Journal Club 14.10.2020 – Apresentadores: Júlia Teixeira de Castro e Jefferson Elias Oliveira
Revisado por Isabel Kinney Ferreira de Miranda Santos e Beatriz Rosetti Ferreira
Estamos vivendo uma das maiores pandemias da história da humanidade, causada pelo Coronavírus da Síndrome Respiratória Aguda Grave 2 (SARS-CoV-2), ou novo coronavírus. Já foi mostrado que a infecção se dá pela ligação da proteína spike (S) do vírus à enzima conversora de angiotensina humana 2 (hACE2), principalmente nos pulmões (1). As pessoas infectadas apresentam quadros clínicos diversos, variando de ausência de sintomas até casos graves, com intensa inflamação e disfunção pulmonares, que necessitam de cuidados intensivos (2). O maior desafio dos pesquisadores é desenvolver vacinas e terapias antivirais eficazes, mas para isso, conhecer a resposta imune ao vírus é essencial. Modelos animais utilizando camundongos, furoes e primatas não são adequados para mimetizar a infecção em humanos, uma vez que a infecção nesses animais é branda e de curta duração (3,4). Outras estratégias com camundongos já foram desenvolvidas, como a indução da expressão transitória de hACE2 via adenovírus e expressão de hACE2 pelo promotor ACE2 de camundongo, porém não foram eficazes na indução da doença na forma grave que ocorre em humanos (5–7).
O trabalho publicado recentemente por Winkler e colaboradores avaliou um modelo de camundongos transgênicos que expressam o receptor da ACE2 conduzido pelo promotor do gene citoqueratina-18 (K18) (K18-hACE2) (8). O primeiro resultado do grupo mostrou que esses camundongos têm uma significante redução de peso, e carga viral presente nos pulmões durante os sete primeiros dias da infecção, evidenciando que os camundongos são suscetíveis à infecção pelo SARS-CoV-2. O vírus também foi encontrado no coração, cérebro, rins, baço e colón em alguns dos camundongos infectados, porém, somente nos pulmões foi observado intenso recrutamento celular.

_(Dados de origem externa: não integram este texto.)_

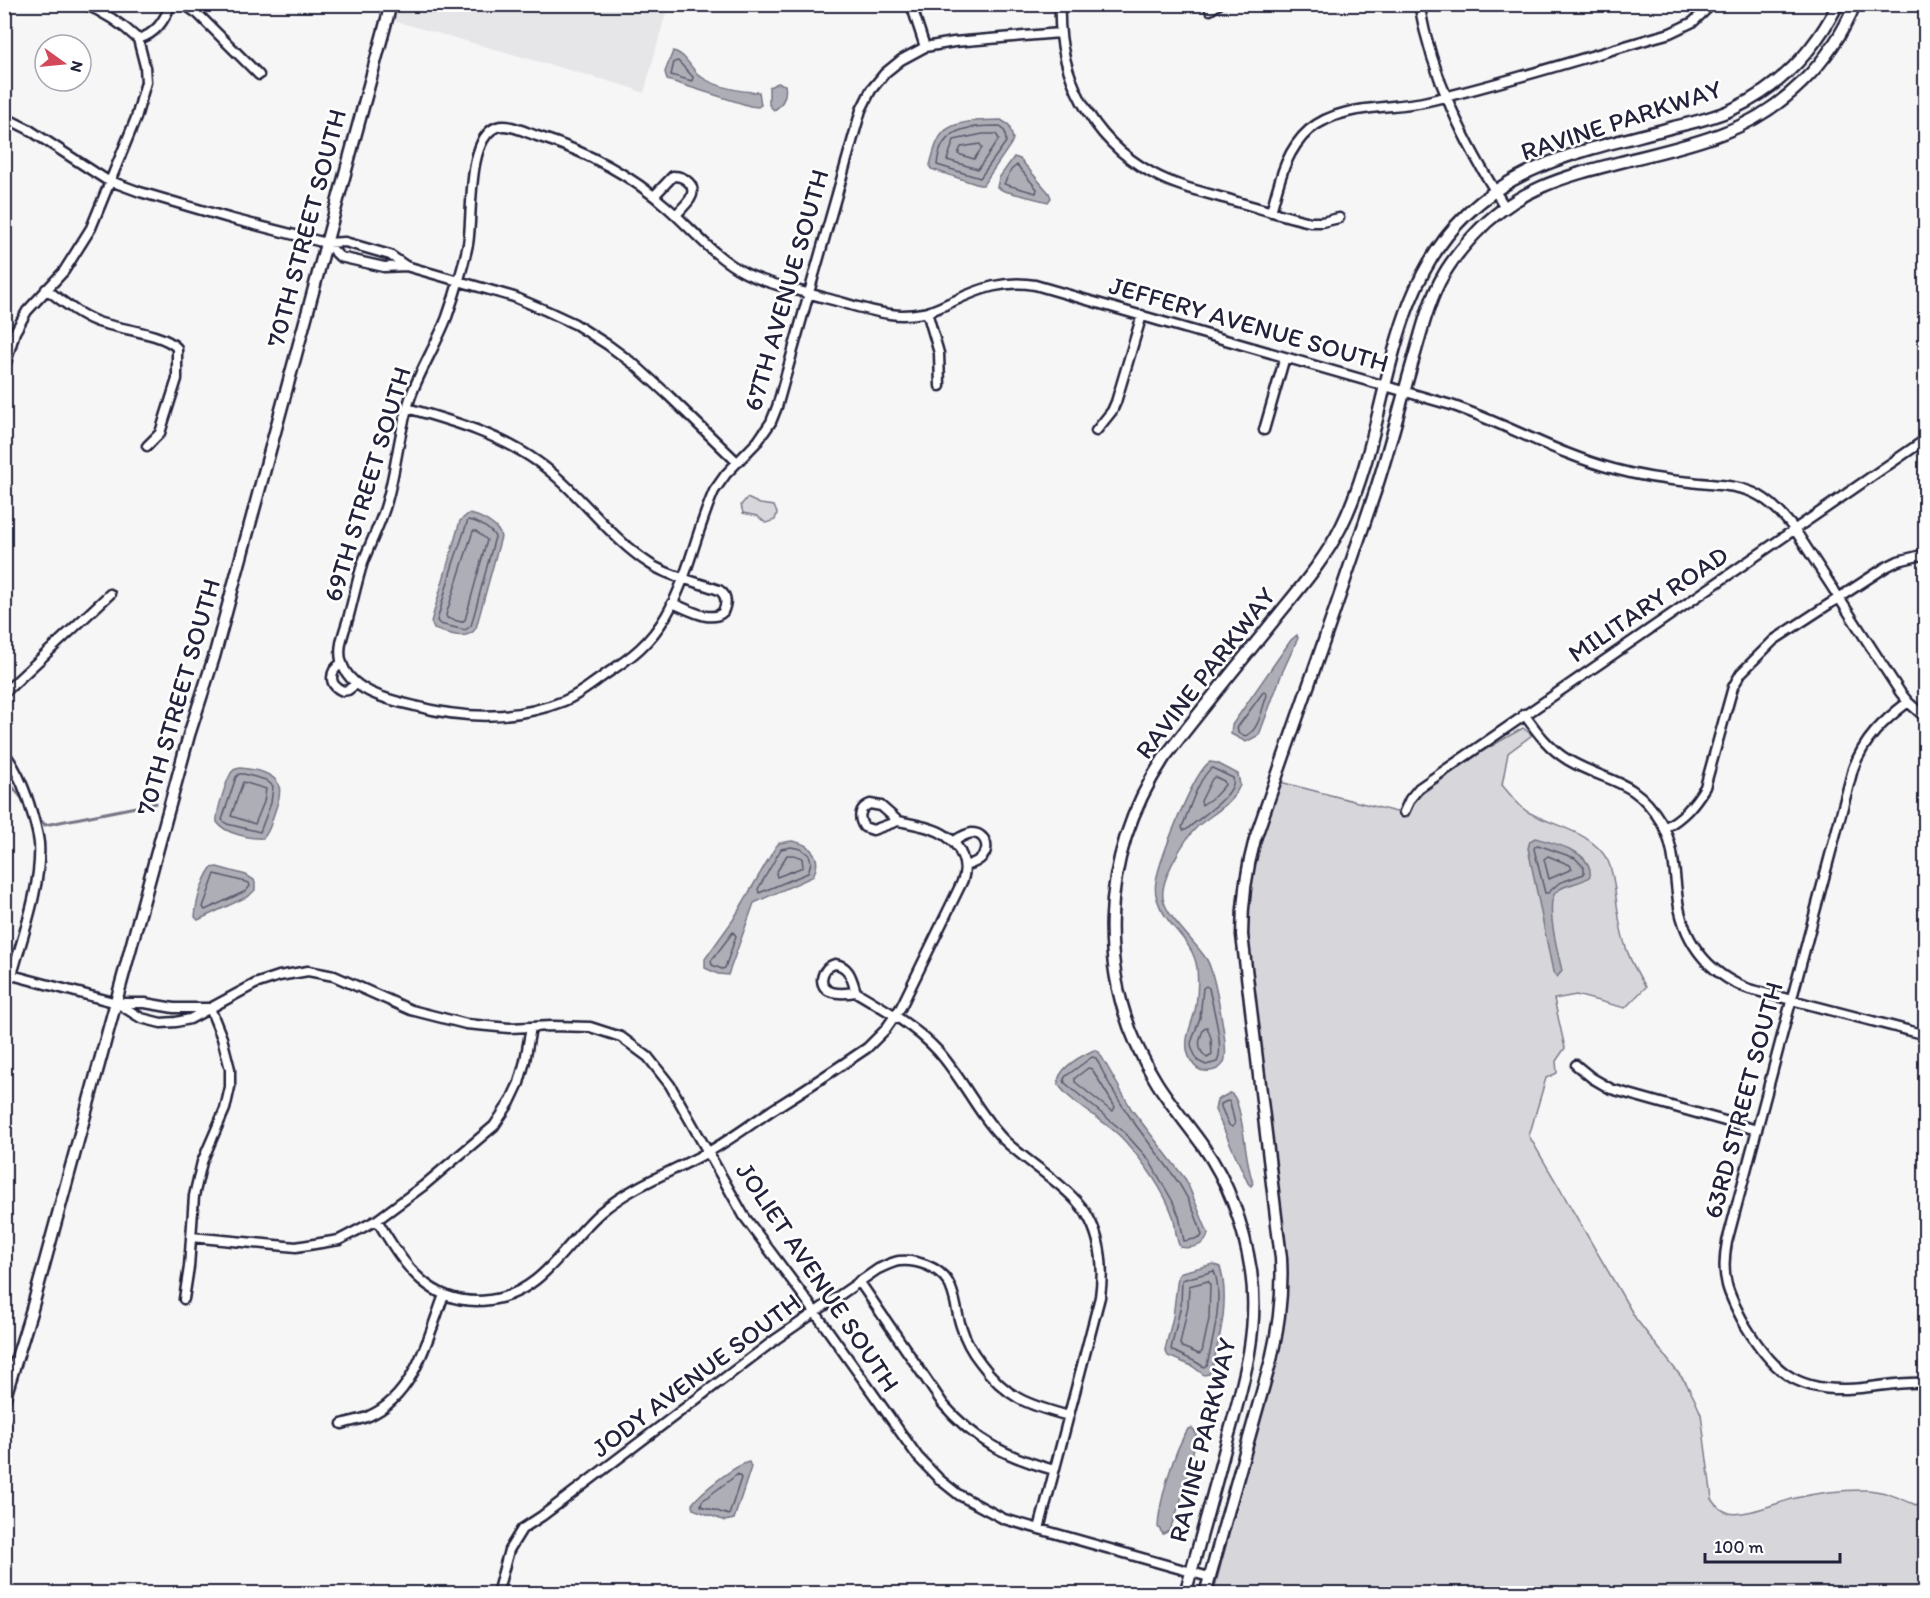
<svg xmlns="http://www.w3.org/2000/svg" width="1930" height="1598" viewBox="0 0 1930 1598" font-family="Itim,sans-serif">
<rect width="100%" height="100%" fill="#f6f6f7"/>
<filter id="ink" filterUnits="userSpaceOnUse"><feTurbulence type="fractalNoise" baseFrequency=".0167" numOctaves="2"/><feDisplacementMap in="SourceGraphic" scale="12" xChannelSelector="R" yChannelSelector="G"/><feConvolveMatrix kernelMatrix="1 2 1 2 8 2 1 2 1" color-interpolation-filters="sRGB"/></filter>
<g filter="url(#ink)">
<path fill="#e6e6e9" d="M391,5h277l-24,88 -18,-7 -239,-67z"/>
<path fill="#d7d7db" stroke="#7c7c8b" stroke-width="1.5" d="M747,498l13,6 14,2 3,7 -2,7 -9,3 -9,-7 -14,-3 -2,-8z
M1523,728l9,7 -24,18 -6,32c8,9 16,21 26,27 27,15 64,19 80,49 7,15 7,34 10,50 4,31 11,50 28,76l-21,21 -49,-13 -22,4 11,49 -9,13 1,12 -11,5 -17,58 107,183 50,64 8,15 7,16 11,85c4,6 9,12 17,14 17,4 49,-11 67,-15 20,-5 48,-8 68,-8 22,0 42,11 61,19v84l-712,1 64,-239 9,-56v-50l-36,-289c-7,-70 8,-113 30,-178l116,30 87,-61z"/>
<path fill="#aeaeb7" stroke="#767685" stroke-width="1.5" d="M673,51c12,2 18,18 27,25 15,11 41,16 59,16l2,13 -3,2 -8,-1 -83,-26 -2,-8z
M778,83l7,2c2,10 -2,20 -11,25l-5,-5v-18z
M1001,120l8,5 4,14 -2,5 -28,41h-4l-48,-16 -1,-4c3,-10 5,-23 12,-31 10,-14 44,-14 59,-14z
M1014,157l6,2 29,34 2,5 -3,4 -44,-11 -7,-4 2,-9z
M468,514c11,1 31,11 33,23l-25,91c-8,14 -29,5 -42,1l-3,-7 29,-101z
M1297,635l1,3 -16,35 -23,62 -13,7 -15,-8 1,-9 59,-85z
M1210,762l7,1 21,11 2,11c-8,20 -27,28 -42,41 -13,12 -38,53 -35,72 3,19 33,44 44,62 7,12 23,91 17,102 -3,7 -12,10 -19,9 -7,0 -11,-5 -14,-10 -11,-21 2,-35 5,-56 2,-12 2,-25 1,-37 -4,-29 -32,-42 -40,-69 -2,-6 -2,-12 -1,-18 4,-21 37,-109 54,-119z
M240,768c6,0 12,2 19,3 28,8 22,23 14,46 -2,7 -4,16 -10,21 -13,1 -39,-5 -46,-16 -1,-10 9,-40 14,-49 3,-4 4,-4 9,-5z
M1535,838c19,5 58,13 55,38 -9,9 -25,7 -34,16 -12,12 3,64 6,79l-5,6 -4,-5 -25,-124 2,-7z
M792,841c19,3 32,17 20,36l-58,26 -26,72 -10,-1 -13,-6v-9l28,-39 42,-72 4,-5z
M217,867l29,8 8,5 1,3v7l-6,6 -51,24 -3,-3c1,-15 7,-36 16,-49z
M1094,1050l5,2 33,58 54,70 22,53c-1,13 -17,16 -28,14 -5,-9 -4,-21 -7,-31 -11,-30 -30,-55 -51,-78 -18,-19 -50,-33 -64,-54 -1,-16 23,-28 36,-34z
M1230,1093c4,3 4,2 6,7 9,23 8,57 17,83l-2,3 -3,-3 -33,-73 2,-10z
M1213,1264l7,3c10,32 0,70 -8,102l-3,5 -5,1 -12,-9 -24,-10 -3,-6 8,-33 5,-41 4,-4z
M1192,1428l3,3 1,4c-5,32 -14,67 -27,96l-6,3 -5,-7c1,-26 16,-76 30,-98z
M749,1462l2,5 -17,52 -9,2 -32,-12 -1,-5c9,-12 43,-39 57,-42z"/>
<g fill="none" stroke-linecap="round" stroke-linejoin="round">
<path stroke="#5a5a6d" stroke-width="1.5" d="M678,61l15,16 -1,4 -21,-6 3,-13z
M1000,126l5,6 1,10 -26,36 -43,-13c3,-38 32,-39 63,-39z
M983,134h13l3,5 -21,30 -31,-9 7,-20z
M980,144l2,4 -8,11 -16,-5 3,-7z
M1017,165l20,24 -1,4 -32,-9 7,-14z
M468,520c9,1 23,9 27,17l-24,89 -6,4 -25,-6 -3,-3 15,-54z
M473,531h3l11,9 -22,80 -4,2 -14,-4 -1,-3z
M1264,691l3,4c-5,13 -8,37 -22,41l-7,-4 -1,-4z
M1212,768l21,10c5,17 -35,40 -47,52h-3l-1,-3c7,-16 16,-49 30,-59z
M244,774l22,6 7,6 -2,17 -11,29 -33,-8 -5,-4 14,-43 3,-3z
M1215,777l9,4 1,4 -10,11 -13,9 -1,-4 11,-22z
M243,782l23,7 -2,13 -9,22 -24,-8z
M1538,845l37,13 9,9v7l-25,9 -11,10h-3l-11,-44 1,-3z
M791,847l10,2 8,6 2,7 -3,11 -49,20 -1,-4 23,-40z
M787,855h7l8,3 1,9 -26,10 -1,-4z
M1548,856l22,9 2,4 -23,10 -5,-20z
M215,874l34,9 1,3 -4,5 -41,19 -2,-3z
M733,932l3,4 -11,32 -3,1 -10,-4 -1,-4z
M1206,986l3,2c3,17 16,59 8,74l-11,3 -8,-4 -6,-12 -1,-6 9,-25 3,-30z
M1207,1027l4,11 1,17 -5,3c-11,-9 -8,-19 -3,-30z
M1092,1057l4,1c9,19 20,39 32,56 28,42 60,69 74,121l-2,3 -16,3 -5,-25 -7,-16 -23,-40 -25,-28 -59,-49 -1,-4 2,-3z
M1088,1068l4,1 23,38 -2,4 -3,-1 -35,-28v-4z
M1227,1101l3,1 5,22 -3,3 -3,-2 -8,-18v-3z
M1214,1271c10,25 -1,69 -7,94l-3,2 -10,-6 -21,-10 -2,-2 10,-44 1,-25z
M1208,1281l2,3 -1,35 -7,33 -3,2 -17,-7 -2,-3 8,-38 1,-20z
M738,1474l3,4 -12,37 -28,-9 1,-5z"/>
<path stroke="#767685" stroke-width="3" d="M4,777l22,26
M36,815l9,10 111,-22"/>
<g stroke="#22223b" stroke-width="13">
<path id="street" d="M84,4c22,9 37,19 54,35
M184,4l14,10 61,61
M752,4v1
M911,4l14,43
M1060,4c-3,69 30,135 92,169 25,14 55,20 82,28 25,7 50,15 76,21h12l17,-4
M1419,4c13,74 46,140 86,203
M1210,10l9,-6
M1060,33l-106,9 -29,5 -24,13 -16,13 -14,17 -10,20 -49,172 -3,11 -32,114 -6,15 -13,19 -32,33 -12,17c-18,41 -26,87 -48,125 -16,27 -34,41 -60,58 -13,9 -27,21 -42,27 -48,19 -100,18 -149,5 -26,-6 -67,-15 -74,-46 -3,-14 3,-28 7,-41 5,-19 9,-38 15,-57 7,-18 16,-36 22,-54 12,-38 13,-78 27,-115 10,-26 25,-50 35,-76 8,-23 16,-49 21,-73 5,-27 -2,-106 29,-117 11,-4 28,5 40,9 48,15 93,38 131,72 25,22 46,49 77,65 24,12 53,17 80,25 21,5 43,13 65,16 11,2 22,1 33,-1 11,-2 21,-8 31,-12 27,-13 51,-21 81,-16l416,120c56,19 106,49 163,64 25,7 51,11 77,13 21,3 43,2 63,11 17,8 29,22 41,37l105,162 8,10 18,16
M138,39c18,-5 26,-18 33,-35
M4,117l24,12 77,50 35,13 92,27 94,24 19,-1 45,13 16,11 108,31 33,14 28,13 33,21 27,20 33,30 69,67
M654,196l19,-20c12,0 25,10 17,23 -4,6 -10,11 -14,16
M1271,212c8,-29 14,-61 38,-82 32,-27 80,-20 119,-29 81,-19 161,-45 242,-68l23,-11 19,-18
M326,243l14,14 44,10 22,-1
M46,289c16,12 33,26 52,33 20,7 66,11 79,26v31l-17,54 -13,13
M927,312l12,41 1,33
M4,370l11,-38 12,-21 37,-40 27,-43 45,-110 10,-36 -1,-16 -7,-27
M407,408c45,13 92,26 131,54 41,29 70,75 112,102 18,12 48,18 69,26 8,5 8,13 4,22 -12,12 -37,-4 -51,-9
M1264,430l21,-73
M1096,431l16,-20 4,-9 26,-87
M342,663c-13,8 -14,22 1,28l5,-1 8,-6
M4,693l106,-99
M1908,702c-25,19 -44,37 -55,67l-126,473c-7,35 1,52 18,83 26,43 49,66 102,64 27,-1 52,-8 79,-6
M1524,714c13,18 25,35 44,46 39,23 66,17 93,62 13,22 13,47 16,71 4,45 29,80 72,96l177,46
M4,752c11,15 17,28 23,45 5,15 10,30 12,46 3,41 -16,92 -27,132
M870,804l11,2 17,15 -25,9 -9,-3c-6,-9 -5,-19 6,-23z
M1404,812l6,-13 9,-11 507,-349
M1664,828c19,-10 30,-23 41,-41l28,-100 8,-14 33,-33 112,-73 12,-6 28,-7
M954,841c5,-3 11,-7 18,-8 13,0 19,15 10,24 -4,5 -11,7 -17,9
M835,964c15,2 17,16 21,28 -7,1 -17,2 -24,0 -16,-5 -11,-24 3,-28z
M4,973l113,30h28l29,5h36
M856,992c29,17 60,35 82,59 25,28 40,63 66,89 24,23 64,46 82,73 16,26 18,55 14,84l-61,232
M117,1003l24,15 20,5 15,-1 14,-3 65,-35 24,-8 29,-5 26,5 77,34 55,14 43,4 43,-2 38,1 31,10 27,20 22,28 74,131 61,82 113,159 21,22 20,16 45,24 205,58
M1576,1065l16,13 19,11 146,41
M377,1220c27,45 53,88 113,80 53,-7 75,-57 111,-88 32,-27 71,-40 107,-60 22,-12 43,-28 64,-42 32,-20 64,-41 95,-62l18,-18 16,-23 60,-123c5,-10 5,-18 1,-28 -10,-27 -39,-30 -64,-35
M191,1237l105,10 43,-7 38,-20 46,-34 71,-60 16,-24 9,-19 6,-22 6,-34
M859,1281l84,123c32,37 64,53 111,66
M184,1299l5,-32 5,-71 8,-34 23,-53 5,-22v-18l-8,-31 -12,-30
M342,1424c9,-3 19,-4 27,-8 46,-20 59,-79 75,-121
M497,1594l12,-44 13,-21 20,-13 234,-177 102,-70c7,-3 14,-7 21,-8 17,-2 40,6 49,21 8,13 8,30 13,44 4,13 11,26 19,36 26,36 48,43 89,54"/>
</g>
<g stroke="#22223b" stroke-width="15">
<path id="secondary" d="M4,1400l28,-91 157,-574 25,-78 177,-653
M4,1424v3
M1185,1594c14,-50 28,-99 41,-149 16,-58 34,-113 25,-174 -7,-45 -22,-88 -48,-125 -15,-21 -32,-41 -46,-63 -64,-102 -59,-225 7,-325 36,-47 74,-93 111,-139 24,-30 49,-58 66,-92 50,-100 40,-230 125,-312 54,-54 129,-67 200,-86 23,-6 46,-10 67,-20 47,-22 82,-59 105,-105
M1205,1594l66,-234c8,-34 12,-67 10,-102l-39,-323c0,-33 4,-64 13,-96 40,-115 81,-231 120,-347 14,-42 25,-86 37,-128 9,-30 16,-63 32,-90 8,-14 19,-27 30,-39 42,-46 89,-58 147,-73 34,-9 69,-16 102,-29 59,-22 108,-70 132,-129"/>
</g>
<use href="#street" stroke="#fff" stroke-width="8"/>
<use href="#secondary" stroke="#fff" stroke-width="10"/>
</g>
</g>
<g text-anchor="middle" dominant-baseline="central" stroke-width="5" stroke-linejoin="round" paint-order="stroke">
<g font-size="26" fill="#22223b" stroke="#fff">
<text transform="translate(1621 120) rotate(-18)">RAVINE PARKWAY</text>
<text transform="translate(306 228) rotate(-75)">70TH STREET SOUTH</text>
<text transform="translate(786 290) rotate(-74)">67TH AVENUE SOUTH</text>
<text transform="translate(1249 324) rotate(16)">JEFFERY AVENUE SOUTH</text>
<text transform="translate(367 484) rotate(-73)">69TH STREET SOUTH</text>
<text transform="translate(1648 604) rotate(-34)">MILITARY ROAD</text>
<text transform="translate(1205 673) rotate(-52)">RAVINE PARKWAY</text>
<text transform="translate(178 697) rotate(-74)">70TH STREET SOUTH</text>
<text transform="translate(1743 1100) rotate(-75)">63RD STREET SOUTH</text>
<text transform="translate(818 1277) rotate(56)">JOLIET AVENUE SOUTH</text>
<text transform="translate(696 1375) rotate(-37)">JODY AVENUE SOUTH</text>
<text transform="translate(1202 1440) rotate(-76)">RAVINE PARKWAY</text>
</g>
</g>
<rect width="1930" height="1598" fill="none" stroke="#fff" stroke-width="24"/>
<rect x="12" y="12" width="1906" height="1574" fill="none" stroke="#22223b" stroke-width="2" filter="url(#ink)"/>
<g transform="translate(63 63) rotate(105)"><circle r="28" fill="#ffffff" stroke="#a7a7b1" stroke-width="1.5"/>
<path d="M0-4.5L10 22L0 15L-10 22Z" fill="#d1495b"/>
<text y="-9" font-size="16" font-weight="bold" text-anchor="middle" fill="#22223b">N</text>
</g>
<path d="M1705 1553v9h135v-9" fill="none" stroke="#22223b" stroke-width="3"/>
<text x="1714" y="1553" font-size="18" fill="#22223b" stroke="#ffffff" stroke-width="4.5" paint-order="stroke">100 m</text>
</svg>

Para avaliar se a infecção pelo SARS-CoV-2 induz alterações funcionais nos camundongos transgênicos, Winkler e colaboradores avaliaram alguns parâmetros químicos, hematológicos e pulmonares. Interessantemente, os camundongos infectados com o vírus apresentaram redução nos níveis plasmáticos de cloro no 7º dia após a infecção (d.p.i) quando comparado aos animais não infectados. Por outro lado, os níveis plasmáticos de bicarbonato estavam elevados no 7º d.p.i., provavelmente devido a prejuízo na troca gasosa que ocorre nos pulmões. O hematócrito, a hemoglobina e o tempo de protrombina também estavam aumentados no 7º d.p.i. A avaliação das propriedades biofísicas dos pulmões mostrou redução na complacência, distensibilidade e função pulmonares, causada pelo intenso recrutamento de células imunes, como macrófagos, células dendríticas, neutrófilos e células T ativadas. A produção de citocinas pró-inflamatórias e quimiocinas foi maior no 7º d.p.i., período no qual foram identificados grande número de genes diferencialmente expressos, principalmente aqueles relacionados à sinalização de NF-κB, IFN tipo I e II e vias de ativação de leucócitos. Interessantemente, o papel dos IFNs ainda é controverso na infecção por COVID-19, inclusive, já foi mostrado que essa citocina induz uma isoforma truncada de ACE2 (9), e que a sinalização do IFN tipo I parece ser pró-inflamatória e não antiviral (10).
Apesar de algumas limitações, como a expressão do transgene hACE2 não ser fisiológica em vários aspectos, e a impossibilidade de avaliar as comorbidades associadas, como hipertensão e diabetes, o modelo de camundongos transgênicos que expressam o receptor da ACE2 conduzido pelo promotor do gene K18 mostrou-se eficiente. O modelo é capaz de suportar intensa carga viral de SARS-CoV-2, que leva a infiltração de células imunes e inflamação nos pulmões, podendo ser um modelo interessante para avaliação da eficácia de terapias para o tratamento da COVID-19.